The river expedition that opened the American West

The upper Mississippi was charted in the 1670s by two French explorers, Jolliet and Marquette. Their feat set the stage for America’s westward expansion – for good and ill.   

In 1669, a French Jesuit priest living at a mission in present-day Wisconsin heard from members of the Illinois tribe about a great river. Intrigued, Jacques Marquette formulated a plan to explore the body of water and to learn about the Indigenous people that populated its shores. Several years later, he and Louis Jolliet did just that, becoming the first Europeans to map the northern portion of the Mississippi River.

On the 350th anniversary of their consequential voyage, historian Mark Walczynski has written the absorbing “Jolliet and Marquette: A New History of the 1673 Expedition.” The author, who calls the expedition “the key that opened the door to the American West,” makes the case for revisiting their journey by noting that he’s benefited from new tools unavailable to earlier scholars. These include linguistic analysis of Native American languages, recent archaeological findings, and advances in understanding the early geology and climate of the Midwest. 

Walczynski is also interested in correcting the historical record where he thinks previous authors have erred. For instance, there is disagreement about when Jolliet, who was born in 1645 near Quebec, and Marquette, who was born in France in 1637 and traveled to the New World in 1666 as a missionary, first encountered one another. Some historians have written that the two men met several years in advance of their expedition, which Walczynski disputes: He argues that they met just before setting out for the Mississippi together.

These academic disagreements are not likely to be of great interest to those who aren’t steeped in the historiography of the period. General readers will be more edified by the story of the expedition itself, which the author describes in detail.

Marquette was well qualified for the journey; he spoke six Native languages and was a skilled cartographer. He was anxious to learn about the tribes he hoped to convert to Christianity. Jolliet, about whom comparatively little is known, might have been chosen by colonial authorities because he helped fund the venture. His primary interest was likely in personal financial opportunities that the expedition might yield.

Despite their differing motivations, both Jolliet and Marquette, along with a crew of five men, assumed considerable risk during the four-month journey, during which they covered 2,100 miles’ worth of land and waterways in nine present-day American states. “I found myself in the blessed necessity of exposing my life for the salvation of all these peoples,” Marquette wrote before they set out. Starting in the Great Lakes region, the group traveled in two bark canoes laden with food, weapons, goods to trade, and gifts for the Indigenous people they would meet. “The explorers ate infrequently, drank river water, and were exposed to wind, rain, heat and humidity, and clouds of mosquitoes,” Walczynski writes.
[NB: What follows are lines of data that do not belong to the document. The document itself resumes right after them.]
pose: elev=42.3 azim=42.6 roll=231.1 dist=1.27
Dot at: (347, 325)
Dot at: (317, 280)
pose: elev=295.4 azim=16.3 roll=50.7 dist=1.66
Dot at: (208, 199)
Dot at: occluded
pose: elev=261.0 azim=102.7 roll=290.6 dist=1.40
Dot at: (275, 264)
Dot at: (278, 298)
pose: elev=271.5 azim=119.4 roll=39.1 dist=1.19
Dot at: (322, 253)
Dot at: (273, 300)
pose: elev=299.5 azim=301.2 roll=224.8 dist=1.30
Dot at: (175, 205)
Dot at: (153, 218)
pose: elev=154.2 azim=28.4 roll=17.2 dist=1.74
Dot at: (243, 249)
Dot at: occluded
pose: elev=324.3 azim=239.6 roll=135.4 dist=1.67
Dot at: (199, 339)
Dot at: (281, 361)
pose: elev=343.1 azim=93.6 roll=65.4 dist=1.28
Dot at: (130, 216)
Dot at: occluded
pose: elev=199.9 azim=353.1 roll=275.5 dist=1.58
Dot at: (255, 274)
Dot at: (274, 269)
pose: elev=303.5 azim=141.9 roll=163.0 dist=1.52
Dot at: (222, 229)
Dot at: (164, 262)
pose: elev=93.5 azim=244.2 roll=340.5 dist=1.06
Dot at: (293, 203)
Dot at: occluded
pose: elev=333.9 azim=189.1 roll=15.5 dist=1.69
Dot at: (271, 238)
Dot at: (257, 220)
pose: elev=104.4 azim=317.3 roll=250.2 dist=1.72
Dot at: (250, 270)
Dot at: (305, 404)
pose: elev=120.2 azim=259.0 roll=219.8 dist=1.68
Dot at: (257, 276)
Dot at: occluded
The Native Americans they encountered, many from different bands of the Illinois tribe, provided helpful information and were eager to trade for European weapons and goods. The author notes that in contrast to the Spanish, Portuguese, and English, the French – whose government was then more interested in profiting from the fur trade than in creating permanent settlements – generally attempted to form what the author calls “respectful relationships” with Indigenous people.

Even so, Walczynski observes, referring to the Illinois people in particular, that contact with the French – not least with the missionaries who disregarded and denigrated their existing religious rituals – eventually “[stripped] the Illinois of their customs, culture, spiritual beliefs, and in time, under the British and American regimes, their land.” 

As Jolliet and Marquette continued south to the mouth of the Arkansas River, the explorers were warned by the inhabitants that they would encounter hostile tribes and Spanish colonials if they continued downstream. The party decided to return north, retracing their route up the Mississippi. Walczynski explains that they had accomplished much of what they set out to do, having charted the course of the Mississippi and confirmed that it flowed into the Gulf of Mexico. 

The legacy of the expedition is visible today in the many cities and waterways that bear the explorers’ names, from Joliet, Illinois, to Marquette counties in Michigan and Wisconsin. 

More significantly, their voyage set the stage for future exploration, most notably for the 1682 expedition of René-Robert Cavelier, sieur de La Salle, who canoed the lower Mississippi River to the Gulf of Mexico, claiming the land that became known as Louisiana for the French. Jolliet and Marquette, Walczynski demonstrates, “opened the doors for what became the future."